The coronavirus strain called 2019-nCoV has been causing widespread illness in China, with 28,276 affected by the virus and over 565 deaths worldwide, mostly in China. As of now, it is already more deadly than the SARS epidemic that raged between 2002 and 2004.
The first death in Hong Kong, just across the sea from mainland China, has been reported. Cases of 2019-nCoV have been reported in 25 countries the world over. Yet the World Health Organization (WHO) says it isn’t yet a pandemic. So, the question arises – what is a pandemic?
What is a pandemic?
A pandemic is defined by the outbreak of a disease, that is, an epidemic, that occurs across international borders to cover a wide region. Both mild and severe diseases can occur across a wide geographic area, and both can cause pandemics.
A pandemic typically affects a lot of people, because they are occurring across such a wide distribution. The importance of declaring a disease outbreak a pandemic is that it reflects the need for isolation of sick people to contain the disease.
Even though many countries have now reported cases, including nearby countries like India and distant ones like Australia, the overwhelming majority were in China. Patients in other countries had a history of travel to China or contact with infected people in China or infected travellers from China. An outstanding exception is Indonesia, which is yet to report a single case despite its geographical position.
In one example, a bunch of people were infected by one of their colleagues who had come back from China, and one of these people then passed it to one of their children. Despite this, the person-to-person spread isn’t happening widely or rapidly.
The importance of transmission
The most important thing about an outbreak is not whether it is an epidemic or a pandemic, but the manner and speed of local spread that is happening and how people are responding to it. This will decide the odds of spread.
In the present case, healthcare professionals in the clinical and public health domain will keep doing their best as they have been doing over the last four weeks. Case identification and diagnosis will keep on happening on a war footing. This will be followed immediately by isolation of the sick to keep the illness from spreading to their close contacts.
Meanwhile, public health experts will collate the data to trace the path of the epidemic and take preventive action to keep the virus from spreading further along that track. This includes tracing contacts to find new cases very early in their symptomatology. Masks and frequent handwashing are key in preventing spread through droplet infection, they stress.
In the meantime, the 2019-nCoV outbreak has been under containment measures since at least a month, with the whole city sealed off and people traveling to certain areas being placed under quarantine. Due to the spread of infection beyond Chinese borders the WHO has declared this a Public Health Emergency of International Concern on January 30, 2020. This is to pave the way for smoother sharing of information and public health efforts worldwide. To do this, the disease need not be called a pandemic.
And the WHO warns against sealing official routes across the borders, which only drives illegal crossings, and makes it much more difficult to screen those who cross for infection.
Research and development – the solution
Simultaneously with public health and clinical efforts to contain and treat the infection, biotechnology companies are racing to find new diagnostic, therapeutic and preventive technologies specific for this virus. Diagnostic tests for 2019-nCoV are still far from perfect. Vaccines have not yet been developed. There’s plenty of work to do.
One area is in synthetic biology, where DNA is used as the means to engineer the entire biological world. Using DNA as the programming language, these scientists want to exploit the latest in automation, artificial intelligence and DNA sequencing cum editing, to build their own biological processes, and test them out. This could help them make food using nothing but the basic elements, use DNA’s incredible versatility to store the data of the entire world, make personalized medicines which will react to the individual patient, and make matter itself a smart substance.
Among them, some are working on a universal vaccine, which detects unique antigens on the cell surface of many different kinds of harmful microbes and then uses an antibody against the immutable or unchanging parts of these microbes to mount a broad-based immune response that takes care of any and all of these pathogens.
Early trials show the vaccine capable of reacting against all 39 strains of the influenza virus to hit the world over the last 100 years, including all the H1N1 strains.
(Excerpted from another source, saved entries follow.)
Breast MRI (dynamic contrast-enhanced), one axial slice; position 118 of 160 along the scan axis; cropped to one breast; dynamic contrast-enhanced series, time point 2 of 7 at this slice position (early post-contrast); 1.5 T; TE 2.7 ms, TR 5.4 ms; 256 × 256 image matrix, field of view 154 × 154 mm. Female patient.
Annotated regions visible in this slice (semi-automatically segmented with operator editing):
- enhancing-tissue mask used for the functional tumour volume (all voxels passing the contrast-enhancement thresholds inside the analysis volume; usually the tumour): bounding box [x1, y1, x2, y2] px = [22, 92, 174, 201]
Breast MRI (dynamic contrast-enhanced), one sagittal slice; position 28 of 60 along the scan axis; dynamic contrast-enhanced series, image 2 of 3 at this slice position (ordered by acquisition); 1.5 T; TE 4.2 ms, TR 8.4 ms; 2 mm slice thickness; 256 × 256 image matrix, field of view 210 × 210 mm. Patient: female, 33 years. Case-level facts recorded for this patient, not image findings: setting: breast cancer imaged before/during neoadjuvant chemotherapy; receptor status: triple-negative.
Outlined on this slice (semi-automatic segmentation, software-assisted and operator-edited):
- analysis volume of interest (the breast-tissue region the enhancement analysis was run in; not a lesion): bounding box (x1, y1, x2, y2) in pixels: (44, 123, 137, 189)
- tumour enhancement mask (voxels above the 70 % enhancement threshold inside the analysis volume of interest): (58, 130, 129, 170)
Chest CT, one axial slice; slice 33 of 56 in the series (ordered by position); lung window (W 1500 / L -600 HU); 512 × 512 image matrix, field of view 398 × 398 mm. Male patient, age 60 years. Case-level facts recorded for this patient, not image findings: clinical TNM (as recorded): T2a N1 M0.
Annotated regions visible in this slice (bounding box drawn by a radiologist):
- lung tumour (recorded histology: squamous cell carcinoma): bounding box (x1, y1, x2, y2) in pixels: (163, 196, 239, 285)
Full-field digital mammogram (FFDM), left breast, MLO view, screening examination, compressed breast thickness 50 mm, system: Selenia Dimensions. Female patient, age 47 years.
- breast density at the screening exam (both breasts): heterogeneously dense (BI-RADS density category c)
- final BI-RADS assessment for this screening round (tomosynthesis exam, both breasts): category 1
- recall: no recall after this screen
If validated, the technique will help create any antiviral vaccine rapidly and safely.
Another project is delivering neutralizing antibodies which will be made within the patient’s own cells rather than being supplied from outside. These researchers are aiming at epidemic-ready countermeasures within 60 days of isolation of any new virus.
Many other companies are collaborating to roll out vaccines against the virus, some with completed Phase I trials which indicate the safety of the vaccine candidate.
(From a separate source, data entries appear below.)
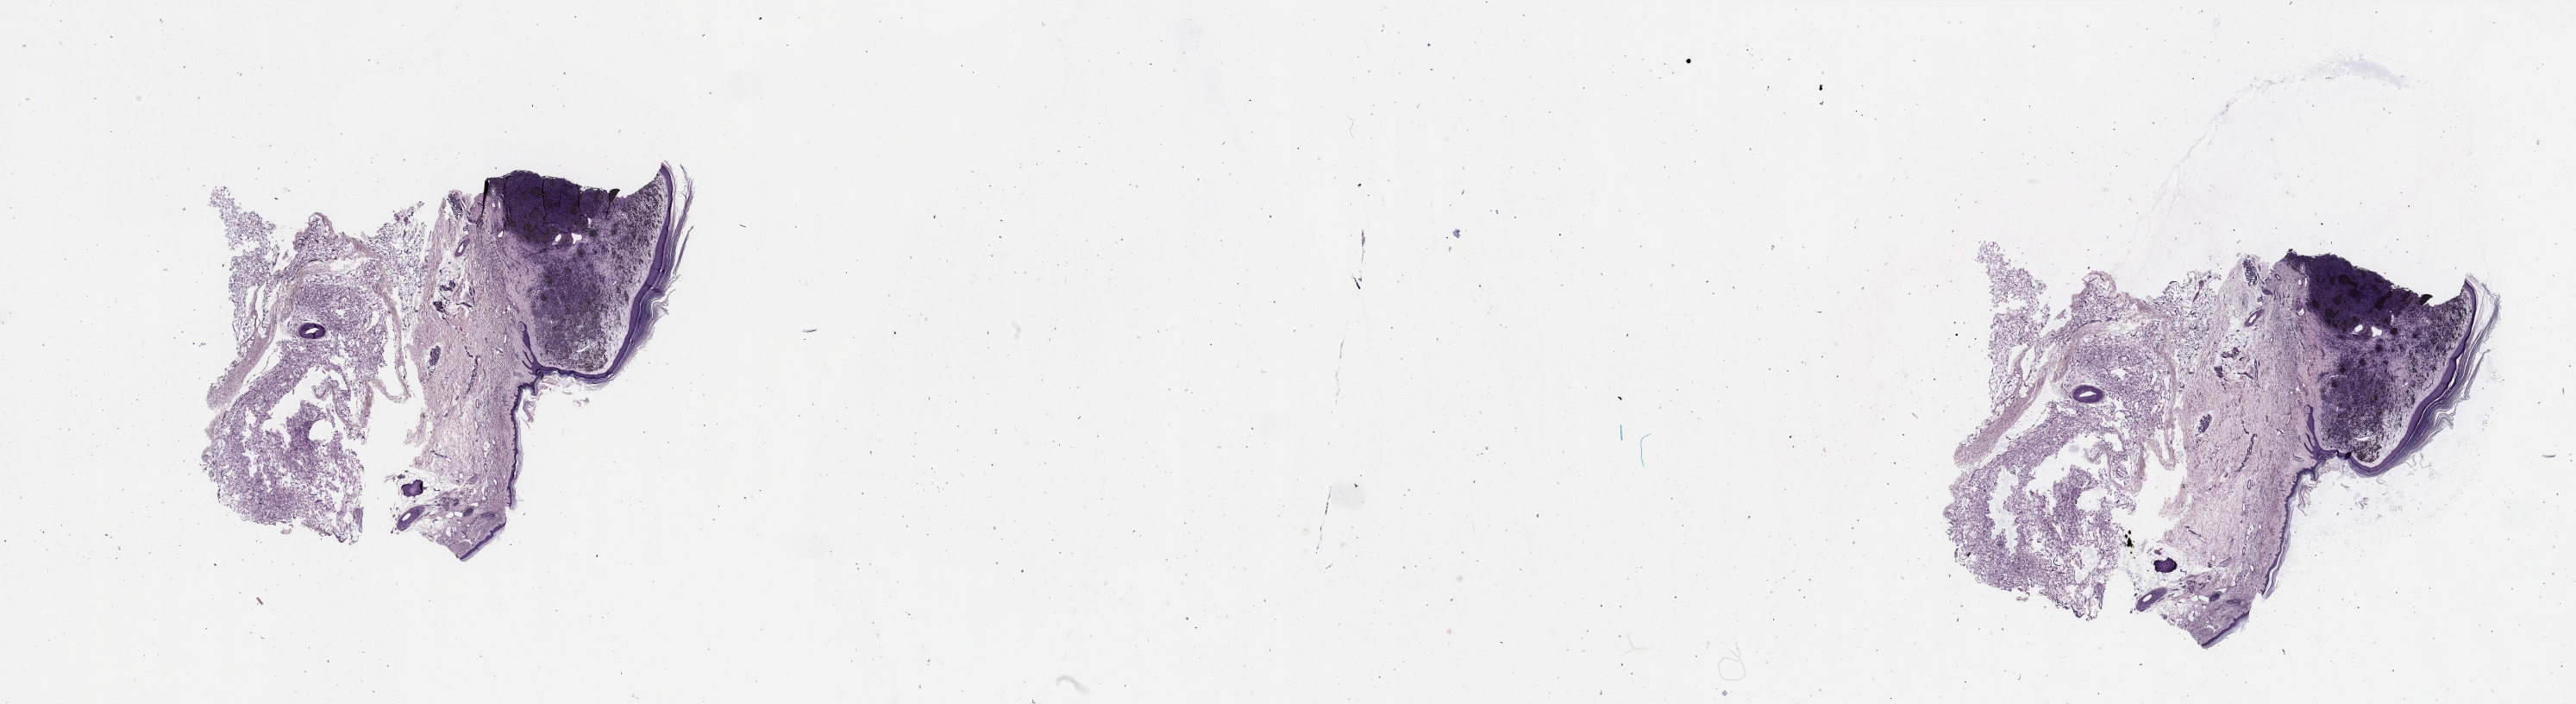
Whole-slide histology image, H&E, a low-resolution overview of the entire scanned area, about 47.3 x 12.9 mm (slide scanned at 20x), melanoma tumour tissue; sampled site not recorded. Patient: female, age 78 years.
AJCC pathologic stage: IIB. Diagnosis: Malignant melanoma, NOS. Primary tumour site (as recorded): extremities.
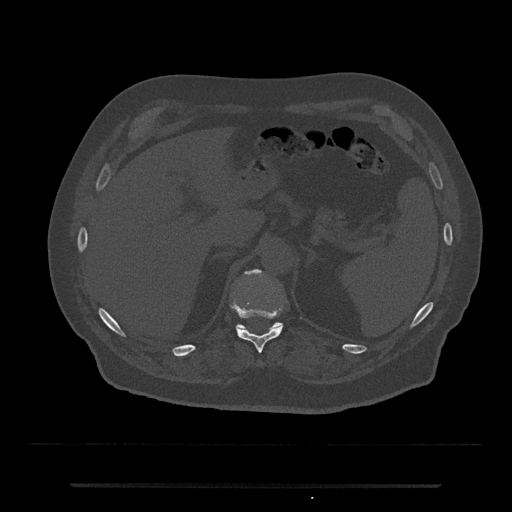
CT including the spine, one axial slice. Position 636 of 797 along the scan axis. Bone window (W 1800 / L 400 HU). 0.5 mm slice thickness. 512 × 512 image matrix, field of view 434 × 434 mm. Male patient, age 80 years. From the clinical record (not read from this slice): primary cancer: prostate; vertebrae with lytic lesions (as recorded): L1, T11.
Outlined on this slice (semi-automatically segmented with operator editing):
- T11 vertebra: box from (x=232, y=305) to (x=283, y=353) px
- T12 vertebra: (x=236, y=269)–(x=283, y=331)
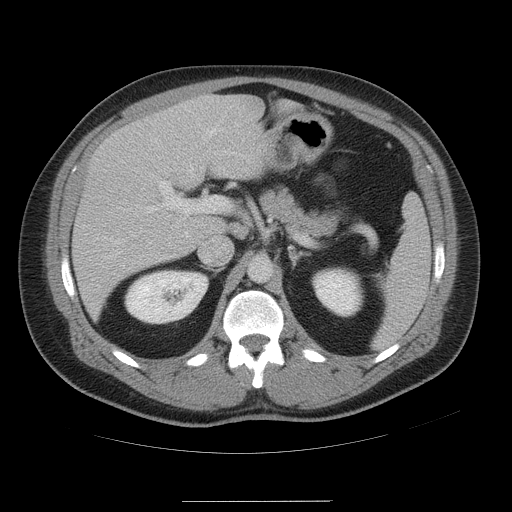
Contrast-enhanced abdominal CT, one axial slice. Slice 30 of 54 in the series (ordered by position). 120 kVp. Intravenous contrast given. Soft-tissue window (W 400 / L 40 HU). 5 mm slice thickness. 512 × 512 image matrix, field of view 436 × 436 mm. Case-level facts recorded for this patient, not image findings: patient: male, age 74 years at operation; diagnosis: colorectal cancer liver metastases, imaged before liver resection; multiple liver metastases: no; largest metastasis: 15 cm; chemotherapy before resection: no.
Outlined on this slice (expert manual segmentation):
- hepatic veins: bounding box (x1, y1, x2, y2) in pixels: (188, 129, 216, 173)
- liver: (72, 95, 282, 320)
- planned liver remnant (the part of the liver to remain after resection): (205, 95, 280, 234)
- portal vein (with intrahepatic branches): (147, 181, 231, 228)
Other firms are working on synthesizing the genes of 2019-nCoV to push vaccine and therapeutics development forward. One also offers a qRT-PCR test that measures the amount of this virus in the sample, based on the detection of specific DNA strands. This test is being offered freely for research on the virus.
Yet another company has come up with a CRISPR/Cas9 gene editing system that can rapidly diagnose the presence of 2019-nCoV within a maximum of 2 hours on an outpatient basis. This is expected to be available within weeks provided there are enough human samples on which to carry out the testing. They claim unsurpassed speed and accuracy for this test, which should make it a game-changer.